▶ **EXTRACTED ENTRIES**:
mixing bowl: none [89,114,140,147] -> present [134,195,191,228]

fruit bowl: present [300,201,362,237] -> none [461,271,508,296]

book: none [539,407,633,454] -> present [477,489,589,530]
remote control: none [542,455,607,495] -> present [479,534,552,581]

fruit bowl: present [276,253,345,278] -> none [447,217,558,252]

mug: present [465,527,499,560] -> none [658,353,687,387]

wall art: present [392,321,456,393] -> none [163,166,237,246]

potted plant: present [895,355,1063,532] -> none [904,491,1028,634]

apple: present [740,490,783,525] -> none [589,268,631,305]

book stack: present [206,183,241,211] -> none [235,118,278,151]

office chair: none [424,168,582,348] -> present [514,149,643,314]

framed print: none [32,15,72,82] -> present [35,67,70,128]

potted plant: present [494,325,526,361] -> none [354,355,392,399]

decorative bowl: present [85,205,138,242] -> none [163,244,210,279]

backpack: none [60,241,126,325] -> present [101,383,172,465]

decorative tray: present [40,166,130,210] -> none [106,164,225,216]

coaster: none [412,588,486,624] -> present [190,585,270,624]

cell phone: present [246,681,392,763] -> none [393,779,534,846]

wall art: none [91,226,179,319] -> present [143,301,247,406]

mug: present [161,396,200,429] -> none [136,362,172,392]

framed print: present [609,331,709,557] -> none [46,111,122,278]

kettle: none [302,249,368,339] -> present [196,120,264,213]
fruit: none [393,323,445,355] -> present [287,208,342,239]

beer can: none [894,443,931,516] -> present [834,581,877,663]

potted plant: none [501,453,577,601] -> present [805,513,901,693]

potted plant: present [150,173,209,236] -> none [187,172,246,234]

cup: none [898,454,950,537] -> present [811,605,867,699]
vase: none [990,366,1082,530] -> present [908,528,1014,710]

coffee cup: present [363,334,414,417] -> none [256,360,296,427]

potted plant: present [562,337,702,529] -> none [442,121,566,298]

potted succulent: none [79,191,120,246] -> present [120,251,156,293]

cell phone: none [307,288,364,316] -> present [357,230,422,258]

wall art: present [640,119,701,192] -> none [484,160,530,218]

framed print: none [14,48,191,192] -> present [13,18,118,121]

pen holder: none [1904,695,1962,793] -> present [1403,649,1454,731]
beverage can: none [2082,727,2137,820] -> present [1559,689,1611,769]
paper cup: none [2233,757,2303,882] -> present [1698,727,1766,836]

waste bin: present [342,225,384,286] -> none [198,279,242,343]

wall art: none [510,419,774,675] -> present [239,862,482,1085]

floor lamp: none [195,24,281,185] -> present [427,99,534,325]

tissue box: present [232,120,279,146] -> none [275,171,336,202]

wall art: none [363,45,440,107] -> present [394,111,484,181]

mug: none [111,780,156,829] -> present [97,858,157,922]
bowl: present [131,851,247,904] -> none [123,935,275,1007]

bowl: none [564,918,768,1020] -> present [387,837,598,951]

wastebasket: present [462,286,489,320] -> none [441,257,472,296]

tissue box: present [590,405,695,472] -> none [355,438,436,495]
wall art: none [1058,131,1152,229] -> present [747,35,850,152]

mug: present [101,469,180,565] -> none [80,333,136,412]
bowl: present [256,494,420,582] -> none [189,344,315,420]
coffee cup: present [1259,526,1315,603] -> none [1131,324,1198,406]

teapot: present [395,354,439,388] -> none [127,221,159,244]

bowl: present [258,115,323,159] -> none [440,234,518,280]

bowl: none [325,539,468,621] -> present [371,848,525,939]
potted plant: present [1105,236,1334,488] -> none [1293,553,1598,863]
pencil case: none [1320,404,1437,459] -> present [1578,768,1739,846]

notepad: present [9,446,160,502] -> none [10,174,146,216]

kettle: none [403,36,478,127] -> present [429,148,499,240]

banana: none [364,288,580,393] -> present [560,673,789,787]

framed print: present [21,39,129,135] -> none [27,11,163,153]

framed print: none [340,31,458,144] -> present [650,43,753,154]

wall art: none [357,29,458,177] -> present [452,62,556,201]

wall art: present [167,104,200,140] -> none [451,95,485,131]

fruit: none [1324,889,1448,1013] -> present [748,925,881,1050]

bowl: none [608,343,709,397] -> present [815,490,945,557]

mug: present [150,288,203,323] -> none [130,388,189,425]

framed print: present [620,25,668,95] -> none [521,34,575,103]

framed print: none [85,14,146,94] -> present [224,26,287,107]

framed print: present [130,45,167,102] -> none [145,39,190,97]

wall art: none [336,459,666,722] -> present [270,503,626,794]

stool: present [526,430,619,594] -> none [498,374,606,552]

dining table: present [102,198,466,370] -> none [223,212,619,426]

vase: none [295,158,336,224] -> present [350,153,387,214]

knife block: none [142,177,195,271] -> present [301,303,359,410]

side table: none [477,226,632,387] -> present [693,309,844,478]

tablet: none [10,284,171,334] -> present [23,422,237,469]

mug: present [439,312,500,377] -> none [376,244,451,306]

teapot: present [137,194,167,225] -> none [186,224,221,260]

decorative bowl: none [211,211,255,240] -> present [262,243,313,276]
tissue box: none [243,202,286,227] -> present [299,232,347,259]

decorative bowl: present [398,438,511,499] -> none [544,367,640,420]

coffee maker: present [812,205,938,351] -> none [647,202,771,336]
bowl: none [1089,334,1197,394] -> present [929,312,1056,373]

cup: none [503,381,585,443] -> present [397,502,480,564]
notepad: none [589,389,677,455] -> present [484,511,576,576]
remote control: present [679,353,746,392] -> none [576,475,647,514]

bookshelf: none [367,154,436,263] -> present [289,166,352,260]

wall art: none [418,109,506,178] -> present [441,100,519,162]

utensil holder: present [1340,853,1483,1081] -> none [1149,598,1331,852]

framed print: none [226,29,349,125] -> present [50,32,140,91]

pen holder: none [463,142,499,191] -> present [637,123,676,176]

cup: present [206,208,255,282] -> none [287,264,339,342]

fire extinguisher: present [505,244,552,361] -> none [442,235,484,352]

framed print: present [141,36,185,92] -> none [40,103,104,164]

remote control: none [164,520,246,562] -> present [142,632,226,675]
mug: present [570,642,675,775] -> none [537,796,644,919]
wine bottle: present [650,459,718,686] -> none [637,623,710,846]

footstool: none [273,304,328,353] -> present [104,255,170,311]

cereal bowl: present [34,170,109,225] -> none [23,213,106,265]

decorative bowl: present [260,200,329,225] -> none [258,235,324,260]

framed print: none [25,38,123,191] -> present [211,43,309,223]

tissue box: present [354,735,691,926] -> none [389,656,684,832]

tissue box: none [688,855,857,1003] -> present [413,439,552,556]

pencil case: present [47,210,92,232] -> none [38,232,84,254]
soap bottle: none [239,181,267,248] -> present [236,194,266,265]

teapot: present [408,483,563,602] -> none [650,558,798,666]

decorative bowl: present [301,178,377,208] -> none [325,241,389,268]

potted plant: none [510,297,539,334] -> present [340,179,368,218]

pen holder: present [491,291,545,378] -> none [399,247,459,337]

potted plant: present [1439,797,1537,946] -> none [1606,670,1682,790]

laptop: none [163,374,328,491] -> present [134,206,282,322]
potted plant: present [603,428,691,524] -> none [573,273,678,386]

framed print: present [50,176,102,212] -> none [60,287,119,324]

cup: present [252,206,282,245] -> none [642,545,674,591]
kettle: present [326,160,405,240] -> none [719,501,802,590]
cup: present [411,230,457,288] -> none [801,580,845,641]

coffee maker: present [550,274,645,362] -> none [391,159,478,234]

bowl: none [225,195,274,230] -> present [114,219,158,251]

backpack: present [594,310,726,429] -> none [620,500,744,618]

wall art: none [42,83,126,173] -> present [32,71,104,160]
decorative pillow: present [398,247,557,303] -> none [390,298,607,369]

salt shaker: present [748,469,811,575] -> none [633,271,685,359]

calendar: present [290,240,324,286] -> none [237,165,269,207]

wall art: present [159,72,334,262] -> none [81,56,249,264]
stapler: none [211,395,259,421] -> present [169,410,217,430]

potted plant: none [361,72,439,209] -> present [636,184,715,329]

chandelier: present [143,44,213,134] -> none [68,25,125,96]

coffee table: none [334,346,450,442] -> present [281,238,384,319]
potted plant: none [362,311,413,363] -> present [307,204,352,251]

▶ **YOUR INSTRUCTIONS**: Your answer should be the lines of the records that hold the string "kettle".

▶ **TASK RESULT**:
kettle: none [302,249,368,339] -> present [196,120,264,213]
kettle: none [403,36,478,127] -> present [429,148,499,240]
kettle: present [326,160,405,240] -> none [719,501,802,590]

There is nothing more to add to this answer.